ART/ REQUIEM PER IL FOTOGIORNALISMO, QUALE SPAZIO RIMANE AL REPORTAGE

Requiem per il fotogrionalismo? Quale spazio resta per il reportage? Inteso come racconto profondo, che richiede tempo, il lavoro del fotogiornalista sembra essere sempre più sacrificabile, e sacrificato, nel mercato editoriale.

Di come evolva il fotogiornalismo in relazione al mercato dell’arte e dell’editoria si è discusso a Palazzo Ducale a Genova, nell’ambito de La Settimanale di Fotografia, tra giovedì 17 e domenica 20 maggio. E’  Leonello Bertolucci , fotografo e photoeditor, autore dell’unico volume italiano sul tema (Professione Photo Editor, Gremese, 2012), a lanciare la provocazione: “La fotografia è un dispositivo orizzontale, un oggetto immediatamente riproducibile in migliaia, milioni di copie. L’idea che ha prevalso per decenni è che per uno, due dollari sia possibile acquistare un quotidiano che contiene una foto che racconta qualcosa. Esistevano, anche in Italia, riviste che non facevano altro, come ad esempio Epoca”.

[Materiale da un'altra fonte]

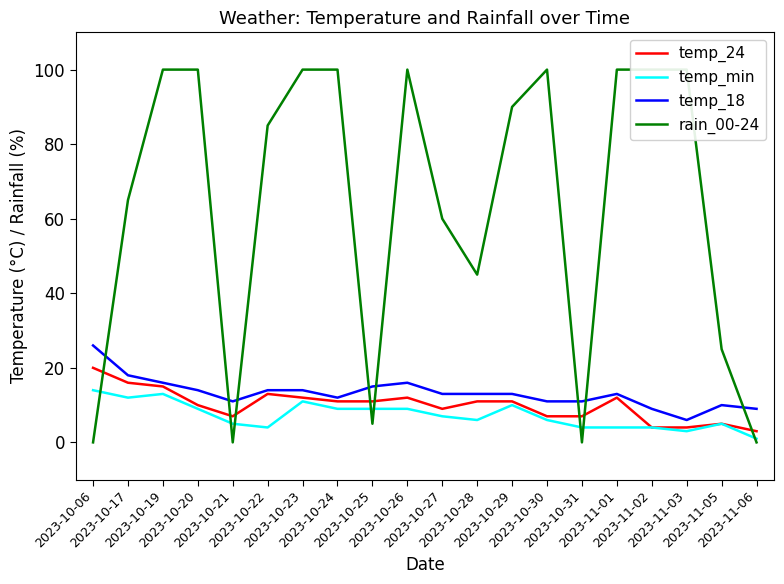

How many values in the temp_18 series exceed 13?

8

Oggi, con la diffusione della possibilità di produrre immagini e la drastica contrazione della disponibilità delle testate a investire nel lavoro dei professionisti, “il fotogiornalista” – continua Bertolucci ‒ “tende assai più facilmente a rivolgersi al mercato dell’arte e del collezionismo, stravolgendo così non solo la sua attività, ma la natura stessa della fotografia. La trasmigrazione del fotogiornalismo nel mercato dell’arte fa sì che una foto sia acquistata per essere riprodotta in tiratura limitata e conservata in una casa, come fosse un Picasso in un caveau”. Se i reportage del passato, della guerra del Vietnam, sono diventati pietre miliari della storia della fotografia anche perché hanno svolto un ruolo divulgativo importante, si potrà dire lo stesso di quanto prodotto oggi? “Il fenomeno è tanto più importante poiché non riguarda soltanto i singoli fotografi: anche le agenzie, Magnum in primis, hanno aperto gallerie dedicate”, conclude Bertolucci.